At today’s opening plenary of the UCLG World Summit of Local and Regional Leaders, Roger Myerson, Nobel prize winning Professor of Economics at the University of Chicago, made an appeal to international donors to include local governments in their funding efforts.

Speaking in Rabat, Morocco, host city for the Fourth UCLG World Congress, Myerson said: “International donors of economic assistance funds should help to promote responsible local government by including local governments as partners. Donors should insist that local governments should be able to apply directly for a portion of development assistance funds.”

He praised the work of UCLG through its GOLD programme to emphasise the important role for local governments in a decentralised fiscal structure and said UCLG has an important role to play as the international advocate of democratic local government. It is important for citizens that there is empowered local leadership as local democracy is vital for national democratic development.

According to Myerson, Egypt should have started its transition to democracy with local elections because with presidential elections only one candidate can win the prize of centralised national power. “It is unfortunate that UCLG’s message about the wider importance of local democracy was not more widely heard among the voices of the Arab spring a few years ago,” said Myerson.
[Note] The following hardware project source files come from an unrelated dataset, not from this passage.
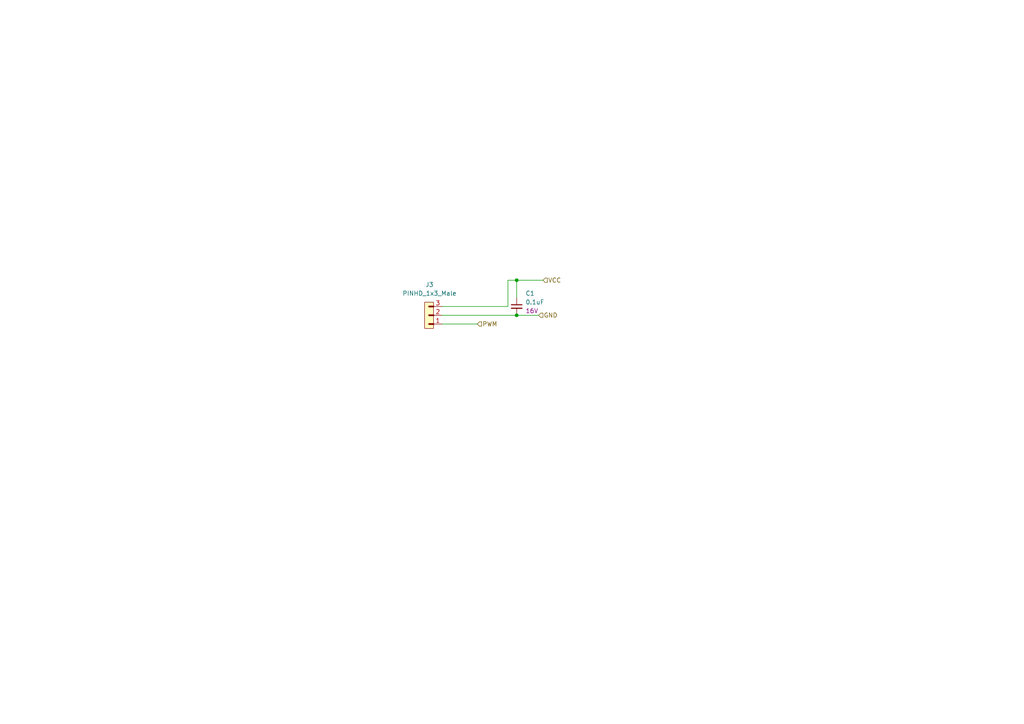
<source format=kicad_sch>
(kicad_sch
	(version 20250114)
	(generator "eeschema")
	(generator_version "9.0")
	(uuid "72fc601d-f6a9-41d3-be3f-178023362f39")
	(paper "A4")
	
	(junction
		(at 149.86 91.44)
		(diameter 0)
		(color 0 0 0 0)
		(uuid "80fd98c6-aadc-4ade-b99a-9f9af259c1ec")
	)
	(junction
		(at 149.86 81.28)
		(diameter 0)
		(color 0 0 0 0)
		(uuid "ebf59902-7774-4546-b8c4-20ea75bea300")
	)
	(wire
		(pts
			(xy 147.32 88.9) (xy 128.27 88.9)
		)
		(stroke
			(width 0)
			(type default)
		)
		(uuid "1fe67d5a-f80b-4b5f-8735-2d18d56ac2d2")
	)
	(wire
		(pts
			(xy 128.27 91.44) (xy 149.86 91.44)
		)
		(stroke
			(width 0)
			(type default)
		)
		(uuid "418784bf-b36a-4b87-9657-7c4fa63f5719")
	)
	(wire
		(pts
			(xy 149.86 86.36) (xy 149.86 81.28)
		)
		(stroke
			(width 0)
			(type default)
		)
		(uuid "4efb7a77-9c8c-41fb-963e-558c3a9158a1")
	)
	(wire
		(pts
			(xy 147.32 81.28) (xy 147.32 88.9)
		)
		(stroke
			(width 0)
			(type default)
		)
		(uuid "678e2a24-8a60-4bc9-b070-e310ca84c006")
	)
	(wire
		(pts
			(xy 128.27 93.98) (xy 138.43 93.98)
		)
		(stroke
			(width 0)
			(type default)
		)
		(uuid "8cb7a145-27d9-4a43-b273-741f5eb7cfb9")
	)
	(wire
		(pts
			(xy 149.86 81.28) (xy 157.48 81.28)
		)
		(stroke
			(width 0)
			(type default)
		)
		(uuid "8dc37908-f87a-4bfe-b648-5322464fb2c2")
	)
	(wire
		(pts
			(xy 149.86 91.44) (xy 156.21 91.44)
		)
		(stroke
			(width 0)
			(type default)
		)
		(uuid "9f87890c-faa4-471d-ad81-ce876a23cace")
	)
	(wire
		(pts
			(xy 147.32 81.28) (xy 149.86 81.28)
		)
		(stroke
			(width 0)
			(type default)
		)
		(uuid "e21d88e0-b3f6-4b34-a190-c91b615496cb")
	)
	(hierarchical_label "PWM"
		(shape input)
		(at 138.43 93.98 0)
		(effects
			(font
				(size 1.27 1.27)
			)
			(justify left)
		)
		(uuid "05fc62df-07f0-48e9-907b-79a11533c270")
	)
	(hierarchical_label "VCC"
		(shape input)
		(at 157.48 81.28 0)
		(effects
			(font
				(size 1.27 1.27)
			)
			(justify left)
		)
		(uuid "66cd59d4-6a1e-44a5-a6f1-5d519a2a5fa7")
	)
	(hierarchical_label "GND"
		(shape input)
		(at 156.21 91.44 0)
		(effects
			(font
				(size 1.27 1.27)
			)
			(justify left)
		)
		(uuid "e2bdcf29-3409-4d1a-8572-bfb950856d80")
	)
	(symbol
		(lib_id "PCM_SL_Pin_Headers:PINHD_1x3_Male")
		(at 124.46 91.44 180)
		(unit 1)
		(exclude_from_sim no)
		(in_bom yes)
		(on_board yes)
		(dnp no)
		(fields_autoplaced yes)
		(uuid "12fe5394-11aa-4770-a773-0bbadd247307")
		(property "Reference" "J3"
			(at 124.585 82.55 0)
			(effects
				(font
					(size 1.27 1.27)
				)
			)
		)
		(property "Value" "PINHD_1x3_Male"
			(at 124.585 85.09 0)
			(effects
				(font
					(size 1.27 1.27)
				)
			)
		)
		(property "Footprint" "Connector_PinHeader_2.54mm:PinHeader_1x03_P2.54mm_Vertical"
			(at 123.19 86.36 0)
			(effects
				(font
					(size 1.27 1.27)
				)
				(hide yes)
			)
		)
		(property "Datasheet" ""
			(at 124.46 100.33 0)
			(effects
				(font
					(size 1.27 1.27)
				)
				(hide yes)
			)
		)
		(property "Description" "Pin Header male with pin space 2.54mm. Pin Count -3"
			(at 124.46 91.44 0)
			(effects
				(font
					(size 1.27 1.27)
				)
				(hide yes)
			)
		)
		(pin "2"
			(uuid "e71df322-b0ad-4f9e-bbb1-49fc1b12f239")
		)
		(pin "3"
			(uuid "4067a367-f353-45a3-9281-7611e17baf4e")
		)
		(pin "1"
			(uuid "f754693b-aed0-47ff-b049-99157439d160")
		)
		(instances
			(project ""
				(path "/ea485091-218e-4ddf-97d6-ebaac999a2f0/351ba761-0a0e-449f-b82b-81030b883ddb"
					(reference "J3")
					(unit 1)
				)
			)
		)
	)
	(symbol
		(lib_id "PCM_SparkFun-Capacitor:0.1uF_0402_16V_10%")
		(at 149.86 88.9 0)
		(unit 1)
		(exclude_from_sim no)
		(in_bom yes)
		(on_board yes)
		(dnp no)
		(uuid "e9b96b32-19fe-4b65-a2be-c52bb251712b")
		(property "Reference" "C1"
			(at 152.4 85.0962 0)
			(effects
				(font
					(size 1.27 1.27)
				)
				(justify left)
			)
		)
		(property "Value" "0.1uF"
			(at 152.4 87.6362 0)
			(effects
				(font
					(size 1.27 1.27)
				)
				(justify left)
			)
		)
		(property "Footprint" "PCM_SparkFun-Capacitor:C_0402_1005Metric"
			(at 149.86 100.33 0)
			(effects
				(font
					(size 1.27 1.27)
				)
				(hide yes)
			)
		)
		(property "Datasheet" "https://cdn.sparkfun.com/assets/8/a/4/a/5/Kemet_Capacitor_Datasheet.pdf"
			(at 149.86 102.87 0)
			(effects
				(font
					(size 1.27 1.27)
				)
				(hide yes)
			)
		)
		(property "Description" "Unpolarized capacitor"
			(at 149.86 107.95 0)
			(effects
				(font
					(size 1.27 1.27)
				)
				(hide yes)
			)
		)
		(property "PROD_ID" "CAP-25565"
			(at 149.86 105.41 0)
			(effects
				(font
					(size 1.27 1.27)
				)
				(hide yes)
			)
		)
		(property "Voltage" "16V"
			(at 152.4 90.1762 0)
			(effects
				(font
					(size 1.27 1.27)
				)
				(justify left)
			)
		)
		(property "Tolerance" "10%"
			(at 152.4 83.058 0)
			(effects
				(font
					(size 1.27 1.27)
				)
				(justify left)
				(hide yes)
			)
		)
		(pin "2"
			(uuid "1dbcb1b6-9851-42d1-a483-5f9925d18234")
		)
		(pin "1"
			(uuid "acc83b46-3456-4ea6-a196-18ea3ea384c9")
		)
		(instances
			(project ""
				(path "/ea485091-218e-4ddf-97d6-ebaac999a2f0/351ba761-0a0e-449f-b82b-81030b883ddb"
					(reference "C1")
					(unit 1)
				)
			)
		)
	)
)

</source>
With regard to the role of mayors in a global government, Myerson said it was important to have the different levels of government—national, state and local—acting with accountability at each level and that a world government of mayors did not match this thesis. “A dictatorship of mayors is not what I want to advocate,” said Myerson. But local government experience could give officials the experience to be strong in other levels of government.

“When governors and mayors have real autonomous responsibility, it not only serves communities better but they become strong candidates for high office and enrich the politics of their nation by giving the people of their country proven candidates who they can trust,” said Myerson. “The possibility of a local channel makes national politics more competitive and makes all levels of government better.”

Other speakers emphasised that local governments had a particularly important role in empowering women, youth and the disadvantaged of society.

“Local government is the engine of service delivery and women’s realities are linked to that,” said Lakshmi Puri, Deputy Executive Director of UN Women. “Where there are problems of water, food or sanitation, they come to the attention of local governments. So women and girls must engage in local government and men, who are part of local governance, must be gender responsive.”

Xavier Trias, Mayor of Barcelona, said that although his city had been successful in attracting tourism and investment, local governments had to be responsive to those, particularly from other cultures, who had come to the city to integrate with society. “There are men and women, who have been coming to the city for 15 years, looking for work and ending up in poverty and it is the obligation of the mayor to find an answer to this.”